Start of Provided material

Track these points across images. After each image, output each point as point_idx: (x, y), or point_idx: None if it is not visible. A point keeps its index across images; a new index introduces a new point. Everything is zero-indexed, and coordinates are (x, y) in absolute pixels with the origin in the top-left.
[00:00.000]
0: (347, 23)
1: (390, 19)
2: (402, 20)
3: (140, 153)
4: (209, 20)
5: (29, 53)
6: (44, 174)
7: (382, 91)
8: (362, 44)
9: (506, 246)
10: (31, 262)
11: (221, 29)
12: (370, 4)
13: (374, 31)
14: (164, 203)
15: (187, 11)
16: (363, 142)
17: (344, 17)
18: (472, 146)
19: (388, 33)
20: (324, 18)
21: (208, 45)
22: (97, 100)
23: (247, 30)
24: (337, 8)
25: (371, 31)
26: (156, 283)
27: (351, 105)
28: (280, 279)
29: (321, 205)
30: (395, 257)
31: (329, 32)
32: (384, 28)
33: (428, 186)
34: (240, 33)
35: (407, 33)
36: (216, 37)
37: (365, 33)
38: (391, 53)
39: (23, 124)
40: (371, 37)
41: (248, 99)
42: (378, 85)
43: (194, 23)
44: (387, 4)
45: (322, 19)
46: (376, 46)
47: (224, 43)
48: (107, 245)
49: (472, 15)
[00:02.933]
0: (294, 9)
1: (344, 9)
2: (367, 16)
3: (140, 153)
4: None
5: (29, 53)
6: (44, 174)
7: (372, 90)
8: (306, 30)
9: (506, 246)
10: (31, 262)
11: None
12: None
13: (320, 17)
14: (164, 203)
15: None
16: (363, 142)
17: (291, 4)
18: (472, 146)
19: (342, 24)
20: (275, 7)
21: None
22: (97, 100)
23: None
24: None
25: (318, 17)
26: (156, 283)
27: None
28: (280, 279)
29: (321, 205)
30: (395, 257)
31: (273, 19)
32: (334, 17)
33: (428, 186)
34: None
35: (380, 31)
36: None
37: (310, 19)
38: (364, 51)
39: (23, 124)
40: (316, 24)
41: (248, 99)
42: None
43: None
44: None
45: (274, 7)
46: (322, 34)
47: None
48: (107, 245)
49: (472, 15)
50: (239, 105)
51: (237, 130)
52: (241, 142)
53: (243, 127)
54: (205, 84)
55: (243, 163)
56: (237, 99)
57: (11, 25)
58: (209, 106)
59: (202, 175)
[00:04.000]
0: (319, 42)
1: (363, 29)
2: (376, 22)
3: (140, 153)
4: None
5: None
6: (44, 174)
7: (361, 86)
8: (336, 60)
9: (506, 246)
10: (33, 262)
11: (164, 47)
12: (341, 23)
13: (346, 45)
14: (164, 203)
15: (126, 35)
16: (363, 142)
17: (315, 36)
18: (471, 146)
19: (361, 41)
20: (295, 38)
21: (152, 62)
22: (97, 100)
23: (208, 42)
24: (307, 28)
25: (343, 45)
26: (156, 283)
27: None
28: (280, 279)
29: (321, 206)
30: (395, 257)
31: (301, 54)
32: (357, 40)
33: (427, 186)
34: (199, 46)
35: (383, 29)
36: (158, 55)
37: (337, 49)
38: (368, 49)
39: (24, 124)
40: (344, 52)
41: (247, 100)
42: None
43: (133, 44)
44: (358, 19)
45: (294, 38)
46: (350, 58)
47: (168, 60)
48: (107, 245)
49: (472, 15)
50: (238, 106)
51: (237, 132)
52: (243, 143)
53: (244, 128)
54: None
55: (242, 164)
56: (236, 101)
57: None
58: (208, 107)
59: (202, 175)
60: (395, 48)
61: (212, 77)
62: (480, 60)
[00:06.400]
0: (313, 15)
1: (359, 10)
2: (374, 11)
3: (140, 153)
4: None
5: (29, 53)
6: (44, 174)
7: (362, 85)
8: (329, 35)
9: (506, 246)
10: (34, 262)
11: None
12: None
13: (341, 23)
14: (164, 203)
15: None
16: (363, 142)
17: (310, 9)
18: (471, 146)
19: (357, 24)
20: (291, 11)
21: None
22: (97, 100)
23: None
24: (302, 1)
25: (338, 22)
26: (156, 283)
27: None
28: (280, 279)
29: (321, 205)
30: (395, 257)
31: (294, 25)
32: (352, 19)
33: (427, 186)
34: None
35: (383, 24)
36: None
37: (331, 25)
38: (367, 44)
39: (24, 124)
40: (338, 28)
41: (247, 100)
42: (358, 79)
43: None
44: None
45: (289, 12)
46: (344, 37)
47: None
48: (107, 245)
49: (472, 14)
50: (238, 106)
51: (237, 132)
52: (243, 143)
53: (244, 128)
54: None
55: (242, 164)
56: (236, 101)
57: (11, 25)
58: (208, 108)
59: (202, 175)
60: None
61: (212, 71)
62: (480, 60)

End of Provided material

• _Work required_:
A faithful, complete reproduction of the listing above is requested.

• _Output below_:
Track these points across images. After each image, output each point as point_idx: (x, y), or point_idx: None if it is not visible. A point keeps its index across images; a new index introduces a new point. Everything is zero-indexed, and coordinates are (x, y) in absolute pixels with the origin in the top-left.
[00:00.000]
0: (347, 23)
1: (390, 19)
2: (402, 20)
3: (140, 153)
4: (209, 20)
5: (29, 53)
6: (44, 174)
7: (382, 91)
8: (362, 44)
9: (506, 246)
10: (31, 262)
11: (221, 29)
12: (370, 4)
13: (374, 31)
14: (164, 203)
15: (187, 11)
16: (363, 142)
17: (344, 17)
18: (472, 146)
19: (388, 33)
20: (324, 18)
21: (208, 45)
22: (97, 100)
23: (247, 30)
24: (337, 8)
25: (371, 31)
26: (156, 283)
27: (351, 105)
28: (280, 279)
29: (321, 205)
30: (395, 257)
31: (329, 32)
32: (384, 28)
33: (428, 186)
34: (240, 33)
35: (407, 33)
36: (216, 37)
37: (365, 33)
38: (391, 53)
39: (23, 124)
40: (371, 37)
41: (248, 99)
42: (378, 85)
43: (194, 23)
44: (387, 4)
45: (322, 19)
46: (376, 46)
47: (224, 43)
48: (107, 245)
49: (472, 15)
[00:02.933]
0: (294, 9)
1: (344, 9)
2: (367, 16)
3: (140, 153)
4: None
5: (29, 53)
6: (44, 174)
7: (372, 90)
8: (306, 30)
9: (506, 246)
10: (31, 262)
11: None
12: None
13: (320, 17)
14: (164, 203)
15: None
16: (363, 142)
17: (291, 4)
18: (472, 146)
19: (342, 24)
20: (275, 7)
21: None
22: (97, 100)
23: None
24: None
25: (318, 17)
26: (156, 283)
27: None
28: (280, 279)
29: (321, 205)
30: (395, 257)
31: (273, 19)
32: (334, 17)
33: (428, 186)
34: None
35: (380, 31)
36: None
37: (310, 19)
38: (364, 51)
39: (23, 124)
40: (316, 24)
41: (248, 99)
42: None
43: None
44: None
45: (274, 7)
46: (322, 34)
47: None
48: (107, 245)
49: (472, 15)
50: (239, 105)
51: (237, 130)
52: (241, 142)
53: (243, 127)
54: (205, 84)
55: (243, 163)
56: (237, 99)
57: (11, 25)
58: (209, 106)
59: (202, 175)
[00:04.000]
0: (319, 42)
1: (363, 29)
2: (376, 22)
3: (140, 153)
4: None
5: None
6: (44, 174)
7: (361, 86)
8: (336, 60)
9: (506, 246)
10: (33, 262)
11: (164, 47)
12: (341, 23)
13: (346, 45)
14: (164, 203)
15: (126, 35)
16: (363, 142)
17: (315, 36)
18: (471, 146)
19: (361, 41)
20: (295, 38)
21: (152, 62)
22: (97, 100)
23: (208, 42)
24: (307, 28)
25: (343, 45)
26: (156, 283)
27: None
28: (280, 279)
29: (321, 206)
30: (395, 257)
31: (301, 54)
32: (357, 40)
33: (427, 186)
34: (199, 46)
35: (383, 29)
36: (158, 55)
37: (337, 49)
38: (368, 49)
39: (24, 124)
40: (344, 52)
41: (247, 100)
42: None
43: (133, 44)
44: (358, 19)
45: (294, 38)
46: (350, 58)
47: (168, 60)
48: (107, 245)
49: (472, 15)
50: (238, 106)
51: (237, 132)
52: (243, 143)
53: (244, 128)
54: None
55: (242, 164)
56: (236, 101)
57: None
58: (208, 107)
59: (202, 175)
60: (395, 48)
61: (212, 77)
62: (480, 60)
[00:06.400]
0: (313, 15)
1: (359, 10)
2: (374, 11)
3: (140, 153)
4: None
5: (29, 53)
6: (44, 174)
7: (362, 85)
8: (329, 35)
9: (506, 246)
10: (34, 262)
11: None
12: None
13: (341, 23)
14: (164, 203)
15: None
16: (363, 142)
17: (310, 9)
18: (471, 146)
19: (357, 24)
20: (291, 11)
21: None
22: (97, 100)
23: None
24: (302, 1)
25: (338, 22)
26: (156, 283)
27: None
28: (280, 279)
29: (321, 205)
30: (395, 257)
31: (294, 25)
32: (352, 19)
33: (427, 186)
34: None
35: (383, 24)
36: None
37: (331, 25)
38: (367, 44)
39: (24, 124)
40: (338, 28)
41: (247, 100)
42: (358, 79)
43: None
44: None
45: (289, 12)
46: (344, 37)
47: None
48: (107, 245)
49: (472, 14)
50: (238, 106)
51: (237, 132)
52: (243, 143)
53: (244, 128)
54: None
55: (242, 164)
56: (236, 101)
57: (11, 25)
58: (208, 108)
59: (202, 175)
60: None
61: (212, 71)
62: (480, 60)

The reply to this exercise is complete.